Central bankers are not noted as being wide-eyed optimists at the best of times. China’s are living up to the stereotype. The world’s investors are regaining some of their animal spirits on the strength of new signs that the slowdown in China’s economy is at last ending, but China’s central bankers are striking an ultra-cautious note in their  third-quarter monetary policy report.

They warn that global demand could slump again unless the crisis in the euro zone is sorted out, sending the world into a double-dip recession. As for China’s part of the world economy, ‘the foundation of an economic recovery is not yet solid”. The People’s Bank of China’s policy focus will emphasize growth, but monetary policy will remain “prudent”.

The central bank fears that measures to promote domestic consumption are potential inflationary, even though inflation is subdued despite rising energy prices and labour costs.
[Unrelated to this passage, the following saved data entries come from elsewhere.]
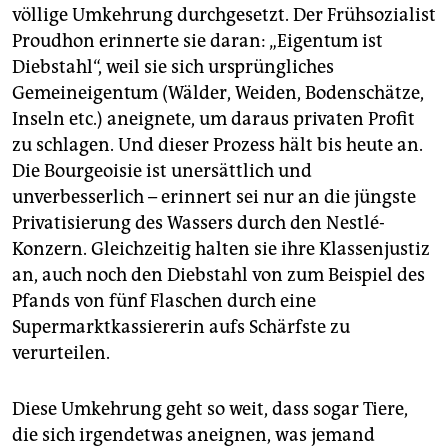
völlige Umkehrung durchgesetzt. Der Frühsozialist
Proudhon erinnerte sie daran: „Eigentum ist
Diebstahl“, weil sie sich ursprüngliches
Gemeineigentum (Wälder, Weiden, Bodenschätze,
Inseln etc.) aneignete, um daraus privaten Profit
zu schlagen. Und dieser Prozess hält bis heute an.
Die Bourgeoisie ist unersättlich und
unverbesserlich – erinnert sei nur an die jüngste
Privatisierung des Wassers durch den Nestlé-
Konzern. Gleichzeitig halten sie ihre Klassenjustiz
an, auch noch den Diebstahl von zum Beispiel des
Pfands von fünf Flaschen durch eine
Supermarktkassiererin aufs Schärfste zu
verurteilen.
Diese Umkehrung geht so weit, dass sogar Tiere,
die sich irgendetwas aneignen, was jemand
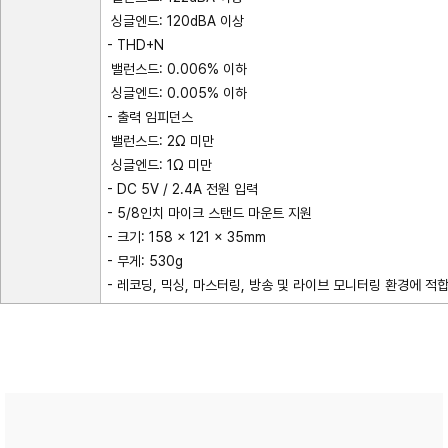
싱글엔드: 120dBA 이상
- THD+N
밸런스드: 0.006% 이하
싱글엔드: 0.005% 이하
- 출력 임피던스
밸런스드: 2Ω 미만
싱글엔드: 1Ω 미만
- DC 5V / 2.4A 전원 입력
- 5/8인치 마이크 스탠드 마운트 지원
- 크기: 158 × 121 × 35mm
- 무게: 530g
- 레코딩, 믹싱, 마스터링, 방송 및 라이브 모니터링 환경에 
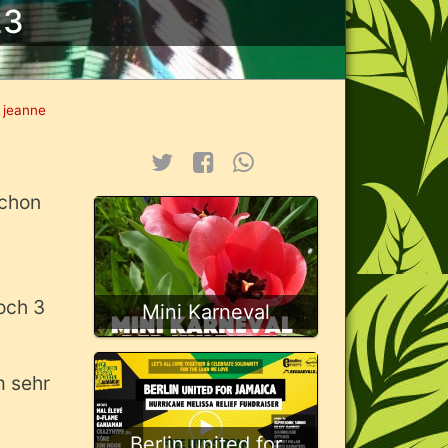
23
 jeanne
schon
och 3
Mini Karneval
m sehr
Berlin united for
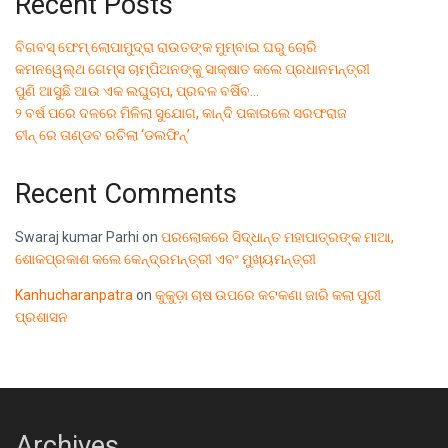
Recent Posts
ବିଗବସ୍ ଫେମ୍ ଲୋପାମୁଦ୍ରା ରାଉତଙ୍କ ମୁମ୍ବାଇ ଘରୁ ଚୋରି
କମନୱେଲ୍ଥ ଗେମ୍ସ ଚାମ୍ପିଅନଙ୍କୁ ସାକ୍ଷାତ କଲେ ପ୍ରଧାନମନ୍ତ୍ରୀ
ପୁଣି ଆସୁଛି ଆଉ ଏକ ଲଘୁଚାପ, ପ୍ରବଳ ବର୍ଷିବ…
୨ ବର୍ଷ ପରେ ଦଳରେ ମିଳିଲା ସୁଯୋଗ, କାନ୍ଦି ପକାଇଲେ ସରଫରାଜ
ଚୀନ୍ ରେ ତାଣ୍ଡବ ରଚିଲା ‘ଡଲଫିନ୍’
Recent Comments
Swaraj kumar Parhi
on
ପରଲୋକରେ ସିଦ୍ଧାନ୍ତ ମହାପାତ୍ରଙ୍କ ମାଆ,
ଶୋକପ୍ରକାଶ କଲେ କେନ୍ଦ୍ରମନ୍ତ୍ରୀ ଏବଂ ମୁଖ୍ୟମନ୍ତ୍ରୀ
Kanhucharanpatra
on
କୁକୁଡ଼ା ଚାଷ ଉପରେ କଟକଣା ଜାରି କଲା ପୁରୀ
ପ୍ରଶାସନ
Archives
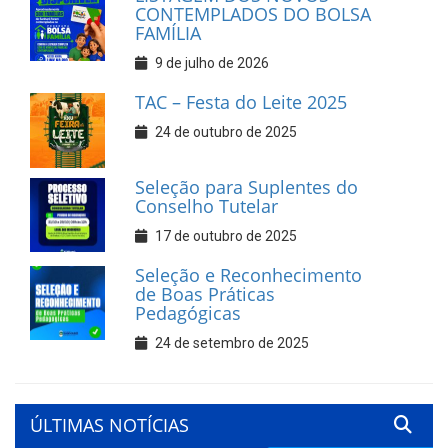
CONTEMPLADOS DO BOLSA
FAMÍLIA
9 de julho de 2026
TAC – Festa do Leite 2025
24 de outubro de 2025
Seleção para Suplentes do
Conselho Tutelar
17 de outubro de 2025
Seleção e Reconhecimento
de Boas Práticas
Pedagógicas
24 de setembro de 2025
ÚLTIMAS NOTÍCIAS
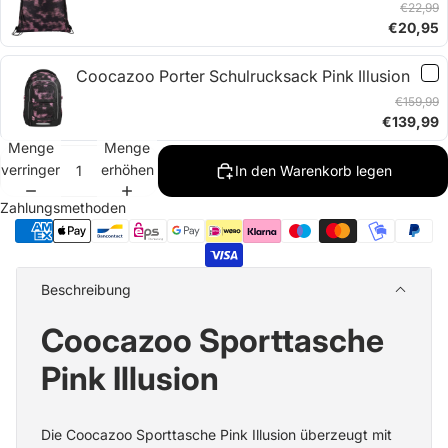
€22,99
€20,95
Coocazoo Porter Schulrucksack Pink Illusion
€159,99
€139,99
Menge
Menge
verringern
erhöhen
In den Warenkorb legen
Zahlungsmethoden
Beschreibung
Coocazoo Sporttasche
Pink Illusion
Die Coocazoo Sporttasche Pink Illusion überzeugt mit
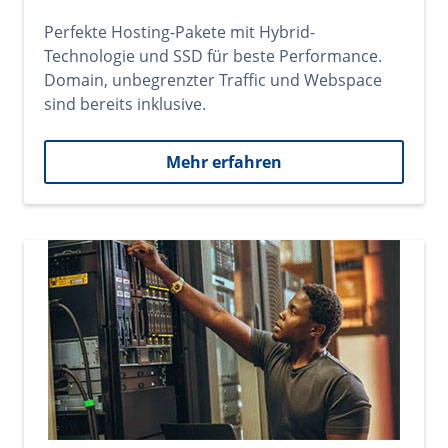
Perfekte Hosting-Pakete mit Hybrid-
Technologie und SSD für beste Performance.
Domain, unbegrenzter Traffic und Webspace
sind bereits inklusive.
Mehr erfahren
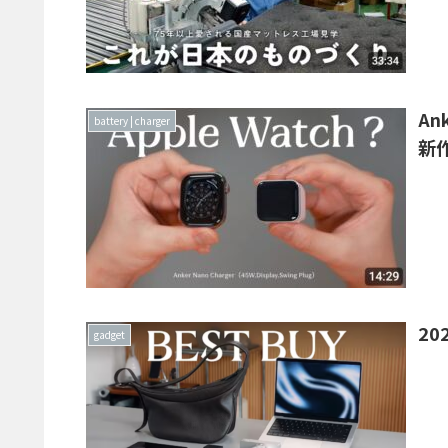
An
battery | charger
新
20
gadget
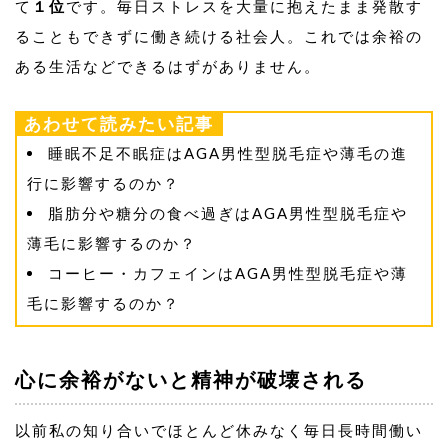
て
１位
です。毎日ストレスを大量に抱えたまま発散す
ることもできずに働き続ける社会人。これでは余裕の
ある生活などできるはずがありません。
あわせて読みたい記事
睡眠不足不眠症はAGA男性型脱毛症や薄毛の進
行に影響するのか？
脂肪分や糖分の食べ過ぎはAGA男性型脱毛症や
薄毛に影響するのか？
コーヒー・カフェインはAGA男性型脱毛症や薄
毛に影響するのか？
心に余裕がないと精神が破壊される
以前私の知り合いでほとんど休みなく毎日長時間働い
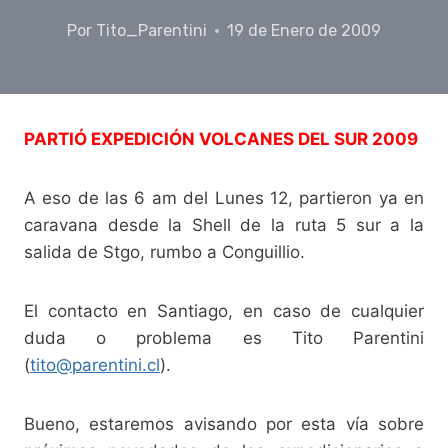
Por
Tito_Parentini
19 de Enero de 2009
PARTIÓ EXPEDICIÓN VOLCANES DEL SUR 2009
A eso de las 6 am del Lunes 12, partieron ya en
caravana desde la Shell de la ruta 5 sur a la
salida de Stgo, rumbo a Conguillio.
El contacto en Santiago, en caso de cualquier
duda o problema es Tito Parentini
(
tito@parentini.cl
).
Bueno, estaremos avisando por esta vía sobre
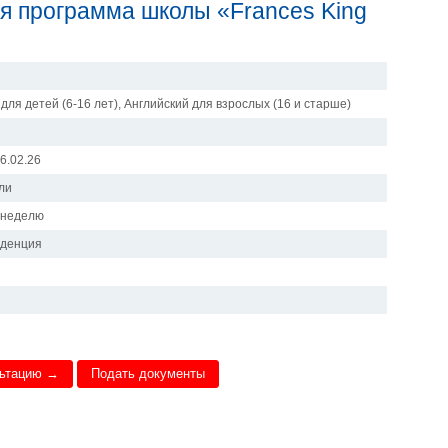
ая программа школы «Frances King
для детей (6-16 лет), Английский для взрослых (16 и старше)
06.02.26
ли
в неделю
иденция
льтацию →
Подать документы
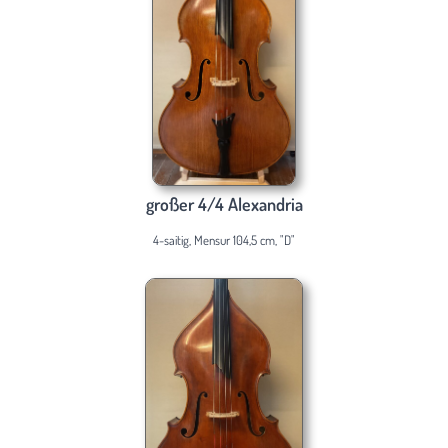
großer 4/4 Alexandria
4-saitig, Mensur 104,5 cm, "D"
Year-on-year consumer price inflation was 1.9% in September, down from 2% the previous month.

No mention of further cuts in interest rates or banks’ reserve requirements. Playing with the short-term liquidity taps, as was done with the $60 billion injection into the money markets earlier this week, is the sort of open-market operation the central bank now prefers to “fine-tune” the economy, regardless of the risk of more volatile short-term interest rates. It is a way to talk tight but act loose, and still be able to switch back to acting tight at short notice.